While echoing Moore’s diagnosis, Rauch said there is a model for addressing the misalignment between expressed values and public conduct in religious institutions and that it is found in Utah — in the way The Church of Jesus Christ of Latter-day Saints published a “self-consciously countercultural vision” that hinges on a God-given obligation to “foster negotiation, patience and compromise” in the personal as well as political spheres.
Respect for Marriage Act
This approach is embodied in the Respect for Marriage Act, Rauch said, a law passed by Congress last November that codifies the right to same-sex marriage while establishing protections for religious expression and declaring respect for diverse beliefs about traditional family formation.

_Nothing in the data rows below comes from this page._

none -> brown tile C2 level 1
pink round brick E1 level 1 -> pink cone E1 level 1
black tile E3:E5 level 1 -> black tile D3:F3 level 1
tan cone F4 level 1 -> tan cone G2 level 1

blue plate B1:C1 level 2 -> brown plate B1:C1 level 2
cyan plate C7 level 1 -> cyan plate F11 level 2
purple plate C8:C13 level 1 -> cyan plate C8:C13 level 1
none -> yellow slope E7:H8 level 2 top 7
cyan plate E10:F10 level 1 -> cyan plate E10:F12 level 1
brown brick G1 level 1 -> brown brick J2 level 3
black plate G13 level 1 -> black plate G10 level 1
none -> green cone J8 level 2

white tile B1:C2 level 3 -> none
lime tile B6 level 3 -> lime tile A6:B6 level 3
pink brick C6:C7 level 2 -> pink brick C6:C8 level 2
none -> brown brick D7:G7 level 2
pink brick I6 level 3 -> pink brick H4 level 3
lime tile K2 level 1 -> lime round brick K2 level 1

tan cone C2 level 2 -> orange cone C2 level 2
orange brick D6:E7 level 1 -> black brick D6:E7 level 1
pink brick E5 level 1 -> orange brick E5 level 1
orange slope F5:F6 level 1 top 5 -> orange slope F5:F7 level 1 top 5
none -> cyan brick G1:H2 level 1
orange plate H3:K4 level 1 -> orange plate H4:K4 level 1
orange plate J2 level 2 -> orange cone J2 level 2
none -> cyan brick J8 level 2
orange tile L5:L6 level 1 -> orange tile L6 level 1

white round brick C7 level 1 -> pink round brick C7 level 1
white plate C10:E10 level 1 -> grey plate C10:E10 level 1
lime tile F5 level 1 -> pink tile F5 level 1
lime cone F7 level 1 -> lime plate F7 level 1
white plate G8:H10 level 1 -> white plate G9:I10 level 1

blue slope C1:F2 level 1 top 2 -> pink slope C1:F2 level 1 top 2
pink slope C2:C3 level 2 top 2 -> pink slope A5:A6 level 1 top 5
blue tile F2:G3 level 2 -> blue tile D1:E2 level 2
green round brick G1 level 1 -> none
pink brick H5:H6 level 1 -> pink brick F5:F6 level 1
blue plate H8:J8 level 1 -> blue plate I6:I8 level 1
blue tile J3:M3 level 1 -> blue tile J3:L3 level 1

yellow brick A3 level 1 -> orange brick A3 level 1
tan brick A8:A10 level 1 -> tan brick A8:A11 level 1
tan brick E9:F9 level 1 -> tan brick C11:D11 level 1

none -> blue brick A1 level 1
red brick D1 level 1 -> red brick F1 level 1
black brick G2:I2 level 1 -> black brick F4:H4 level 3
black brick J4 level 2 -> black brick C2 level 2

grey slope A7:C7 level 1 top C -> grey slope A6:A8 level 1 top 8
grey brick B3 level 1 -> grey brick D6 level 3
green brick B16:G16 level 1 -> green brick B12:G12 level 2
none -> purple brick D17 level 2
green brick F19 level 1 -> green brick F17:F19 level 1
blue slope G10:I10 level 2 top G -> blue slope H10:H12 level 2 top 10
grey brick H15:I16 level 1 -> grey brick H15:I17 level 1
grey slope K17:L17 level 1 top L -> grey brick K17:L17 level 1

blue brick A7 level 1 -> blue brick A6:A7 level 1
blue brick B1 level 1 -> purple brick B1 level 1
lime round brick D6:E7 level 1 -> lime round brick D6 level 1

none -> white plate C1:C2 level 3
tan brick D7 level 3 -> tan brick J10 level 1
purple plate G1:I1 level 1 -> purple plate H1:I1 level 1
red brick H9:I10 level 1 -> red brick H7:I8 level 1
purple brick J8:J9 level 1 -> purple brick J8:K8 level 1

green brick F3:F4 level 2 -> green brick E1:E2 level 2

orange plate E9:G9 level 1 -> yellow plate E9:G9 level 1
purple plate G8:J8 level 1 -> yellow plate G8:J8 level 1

The church played a key supporting role, along with other faith organizations and LGBTQ advocacy groups, in getting an amended version of the bill passed that balances LGBTQ rights with religious freedom.
The Respect for Marriage Act in its amended form can trace its roots directly back to the “Utah Compromise,” a historic anti-discrimination and religious rights bill passed by the Utah legislature in 2015, panelists said in a breakout session dedicated solely to explaining the Respect for Marriage Act, where it came from and why it is a win for the religious community.

“The Church of Jesus Christ of Latter-day Saints has really led on finding common ground with people who disagree with it,” said Tim Schultz, president of 1st Amendment Partnership, a nonprofit organization that promotes religious freedom policy and education. The church and other allied faith groups have “significant disagreements with claims of LGBT advocates around sexuality and gender” but they sought “to find common ground and peaceful pluralism and that I think more than anything else is the model that people ought to be proud of, not just in Utah but around the country,” he said.
But if religious institutions are to survive and thrive in 21st century America, they need to bring this attitude of compromise and be willing to engage with those of diverse backgrounds, said Thomas B. Griffith, a former judge on the U.S. Court of Appeals for the D.C. Circuit and a current fellow of the Wheatley Institute.
“If we want to maintain the religious freedom that we enjoy so plentifully right now, we better start using it to unite people, and not to divide people,” Griffith said before quoting President Dallin H. Oaks of the First Presidency of The Church of Jesus Christ of Latter-day Saints as saying, “On contested issues, we should seek to moderate and unify.”

Leaving the forest of faith
Speakers at the penultimate general session, led by Comment Magazine Editor-in-Chief Anne Snyder, also sought to draw conference participants’ thoughts inward, reflecting on the essential role of religious institutions in countering societal trends towards isolation and what is happening as some of these institutions shrink.
Snyder reflected on how there was something about the COVID-19 pandemic that revealed “a dry plateau.”
However, Snyder said there remain beacons of hope, and places of “countercultural ferment.” She referred to these places as “life communities,” places that provide sacred time for, as well as demanding everything of, their members.
The question then is: “How to translate some of the critical yeast they developed, not so much critical mass, to revive the stale bread of so many of our church and perhaps other formal religious institutions.”
Elder Gilbert’s response, given at the conclusion of his remarks, is to do more than “hide nervously in the forest of faith and merely mumble the reason for the hope that is in us.”
He continued: “Our defense of religious freedom is always compelling when it preserves our rights of conscience. But it is most inspiring when it moves us to articulate and act on our call to serve others, lift those who struggle, and shine a light to the world.”